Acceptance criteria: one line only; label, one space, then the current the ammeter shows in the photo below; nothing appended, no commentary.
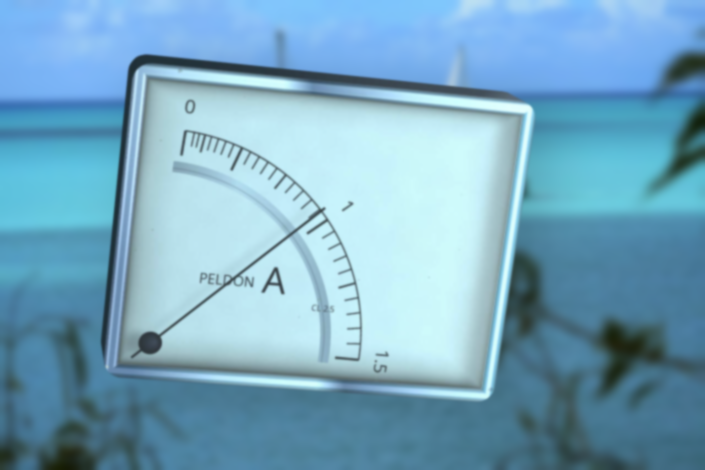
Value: 0.95 A
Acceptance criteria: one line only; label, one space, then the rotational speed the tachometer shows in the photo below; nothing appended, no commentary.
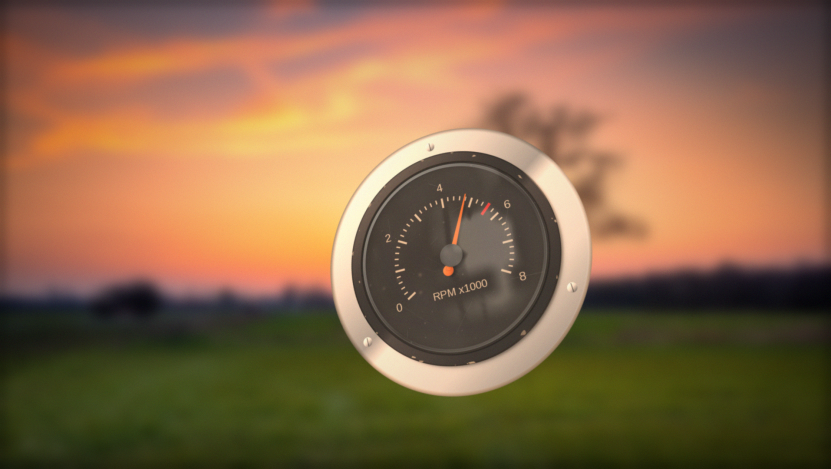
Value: 4800 rpm
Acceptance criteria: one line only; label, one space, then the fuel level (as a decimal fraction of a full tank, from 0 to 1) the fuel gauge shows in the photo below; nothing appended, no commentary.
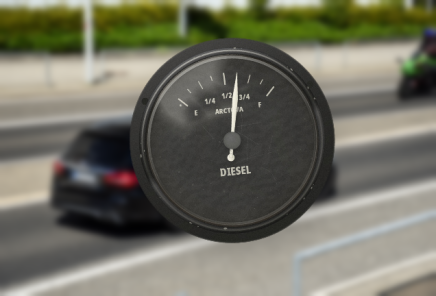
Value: 0.625
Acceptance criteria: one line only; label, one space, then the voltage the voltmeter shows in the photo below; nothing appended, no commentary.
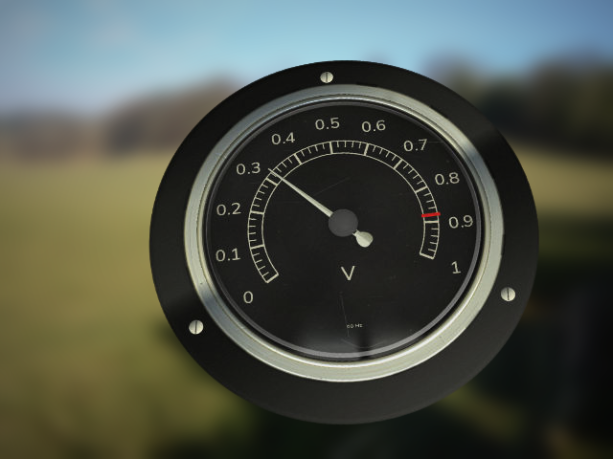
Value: 0.32 V
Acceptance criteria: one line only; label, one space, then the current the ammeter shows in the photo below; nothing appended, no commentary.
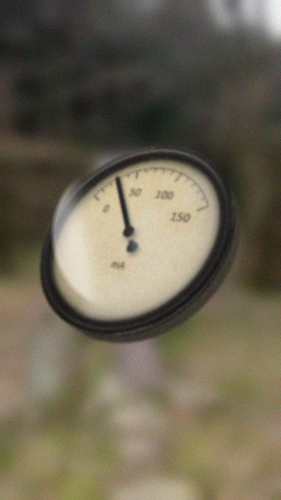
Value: 30 mA
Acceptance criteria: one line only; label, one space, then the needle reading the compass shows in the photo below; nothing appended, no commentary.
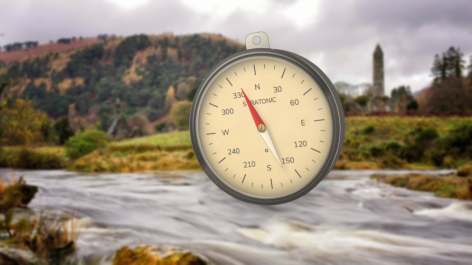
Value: 340 °
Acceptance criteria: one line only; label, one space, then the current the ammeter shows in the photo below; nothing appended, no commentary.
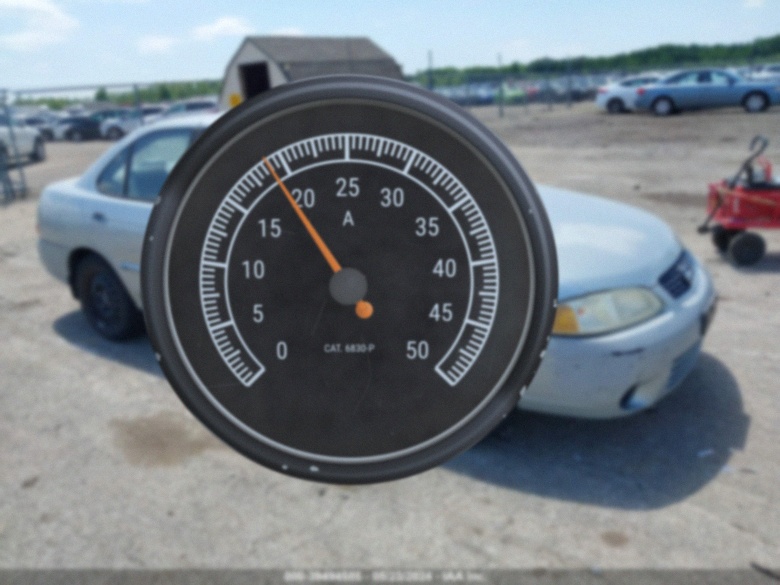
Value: 19 A
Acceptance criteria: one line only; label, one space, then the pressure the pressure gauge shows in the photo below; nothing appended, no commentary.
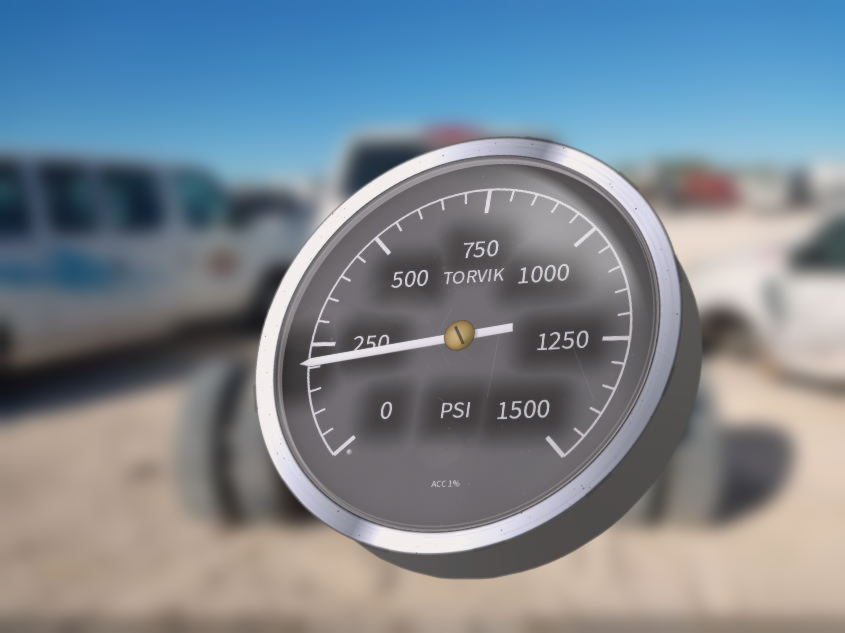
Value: 200 psi
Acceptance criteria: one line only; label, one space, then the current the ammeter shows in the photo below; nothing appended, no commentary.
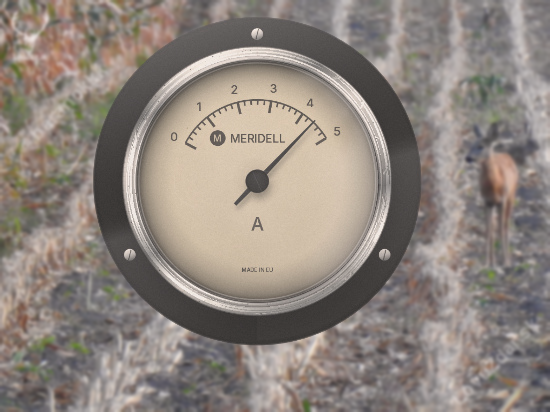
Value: 4.4 A
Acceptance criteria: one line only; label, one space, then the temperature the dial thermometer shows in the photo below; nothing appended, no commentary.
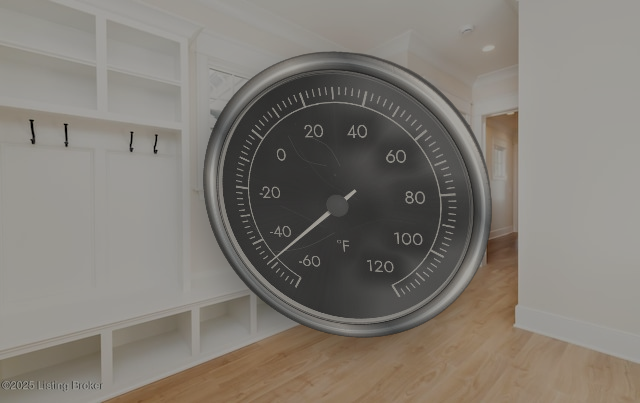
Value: -48 °F
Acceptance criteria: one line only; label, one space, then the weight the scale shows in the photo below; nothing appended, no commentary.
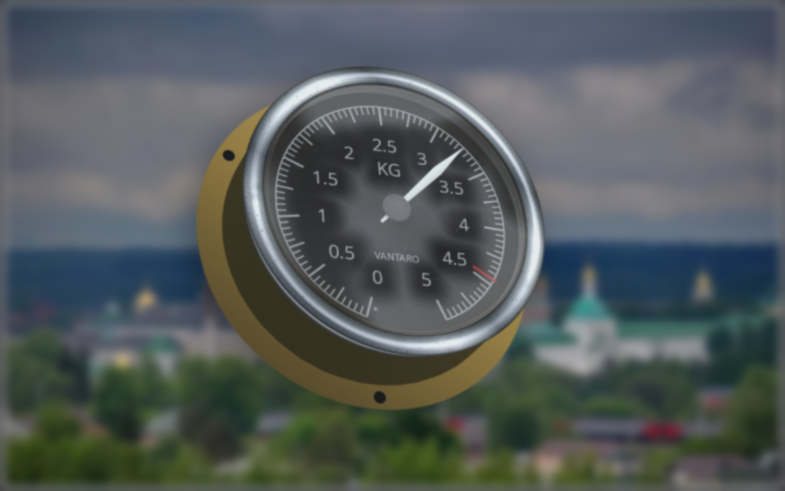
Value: 3.25 kg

TASK DETAILS
Can you return, word for word, the lines that open with the one containing "then the voltage" and close with the one containing "Value: 19 A", both of those included? Leave the pictures out.

RESULT FOR THIS EXERCISE
Acceptance criteria: one line only; label, one space, then the voltage the voltmeter shows in the photo below; nothing appended, no commentary.
Value: 0.32 V
Acceptance criteria: one line only; label, one space, then the current the ammeter shows in the photo below; nothing appended, no commentary.
Value: 30 mA
Acceptance criteria: one line only; label, one space, then the needle reading the compass shows in the photo below; nothing appended, no commentary.
Value: 340 °
Acceptance criteria: one line only; label, one space, then the current the ammeter shows in the photo below; nothing appended, no commentary.
Value: 19 A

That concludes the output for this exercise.